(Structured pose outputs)
________________
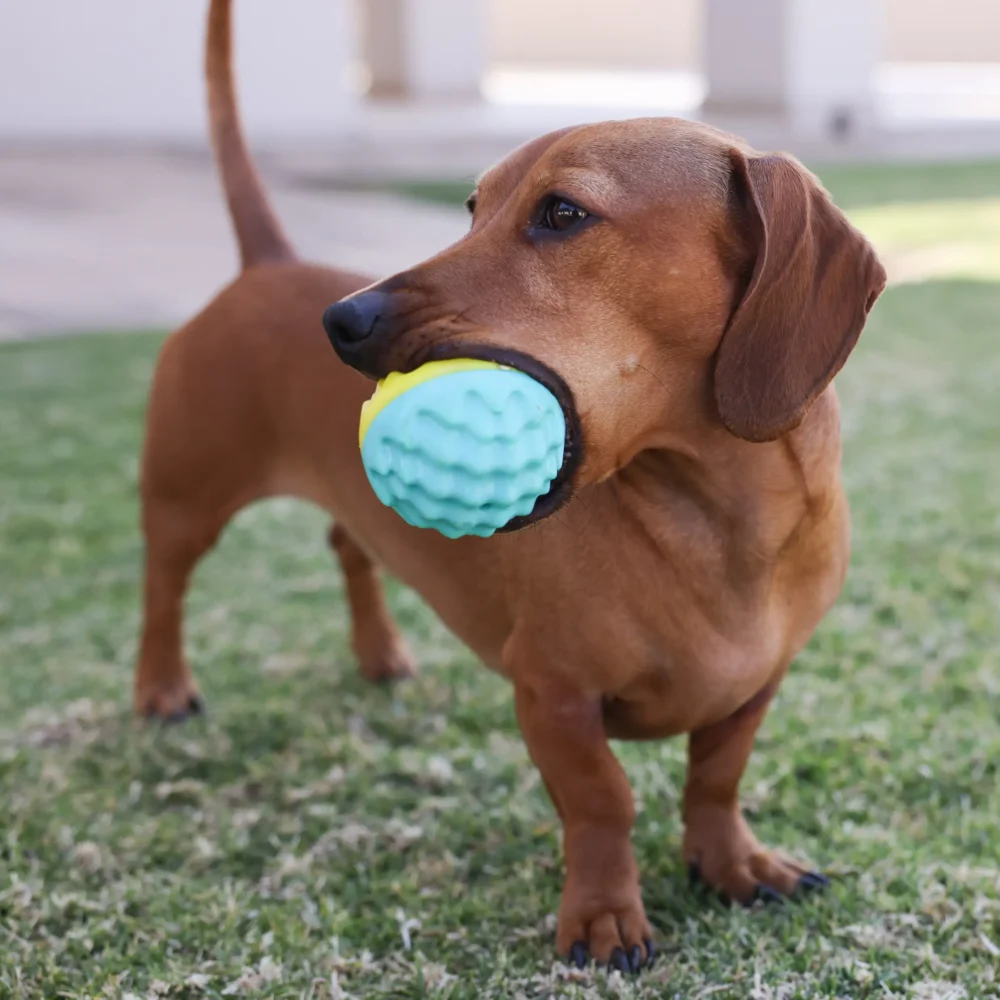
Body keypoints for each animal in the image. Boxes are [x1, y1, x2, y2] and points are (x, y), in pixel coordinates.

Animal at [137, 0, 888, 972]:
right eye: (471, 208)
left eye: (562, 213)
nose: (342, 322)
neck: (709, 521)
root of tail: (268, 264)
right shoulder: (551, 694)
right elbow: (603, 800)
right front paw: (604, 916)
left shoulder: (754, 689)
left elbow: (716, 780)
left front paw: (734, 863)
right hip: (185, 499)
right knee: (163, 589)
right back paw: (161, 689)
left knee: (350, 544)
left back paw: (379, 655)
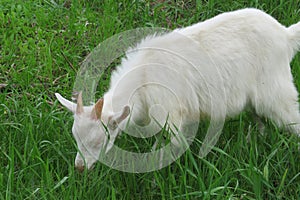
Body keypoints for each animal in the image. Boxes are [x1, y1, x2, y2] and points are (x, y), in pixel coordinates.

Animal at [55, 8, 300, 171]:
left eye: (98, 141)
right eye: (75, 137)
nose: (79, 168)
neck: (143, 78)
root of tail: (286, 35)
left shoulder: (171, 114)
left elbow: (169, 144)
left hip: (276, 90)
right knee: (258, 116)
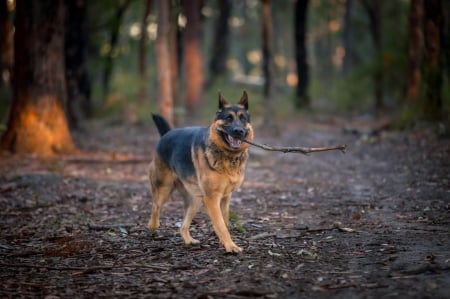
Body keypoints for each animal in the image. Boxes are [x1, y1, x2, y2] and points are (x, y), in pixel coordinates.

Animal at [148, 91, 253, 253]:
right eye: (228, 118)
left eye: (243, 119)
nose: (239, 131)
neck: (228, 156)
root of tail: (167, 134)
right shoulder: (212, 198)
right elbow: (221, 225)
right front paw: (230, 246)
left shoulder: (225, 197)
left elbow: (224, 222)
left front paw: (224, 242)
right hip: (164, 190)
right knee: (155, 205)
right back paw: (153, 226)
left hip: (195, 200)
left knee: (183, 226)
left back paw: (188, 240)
________________
-- What needs to be done --
Please copy the data shown above, line by line and exactly, omitting the images.

-- Result --
Body keypoints for each animal in the image. Boxes are [x1, y1, x2, y2] and points are (x, y), in pixel coordinates.

Animal at [137, 0, 888, 972]:
right eye: (471, 208)
left eye: (562, 213)
nose: (342, 322)
neck: (709, 521)
root of tail: (268, 264)
right shoulder: (551, 694)
right elbow: (603, 800)
right front paw: (604, 916)
left shoulder: (754, 689)
left elbow: (716, 780)
left front paw: (734, 863)
right hip: (185, 499)
right knee: (163, 589)
right back paw: (161, 689)
left knee: (350, 544)
left back paw: (379, 655)
Body keypoints for each animal in the image. Boxes are [x1, y1, x2, y2] and points are (x, y), in pixel coordinates.

Animal at [55, 8, 300, 171]:
left eye: (98, 141)
right eye: (75, 137)
nose: (79, 168)
neck: (143, 78)
root of tail: (286, 35)
left shoulder: (171, 114)
left elbow: (169, 144)
left hip: (276, 90)
right knee: (258, 116)
Body keypoints for each animal in the image. Boxes are [x1, y1, x2, y2] and points are (x, y), in pixel coordinates.

Animal at [148, 91, 253, 253]:
right eye: (228, 118)
left eye: (243, 119)
nose: (239, 131)
neck: (228, 156)
root of tail: (167, 134)
right shoulder: (212, 198)
right elbow: (221, 225)
right front paw: (230, 246)
left shoulder: (225, 197)
left elbow: (224, 222)
left front paw: (224, 242)
right hip: (164, 190)
right knee: (155, 205)
right back paw: (153, 226)
left hip: (195, 200)
left knee: (183, 226)
left back paw: (188, 240)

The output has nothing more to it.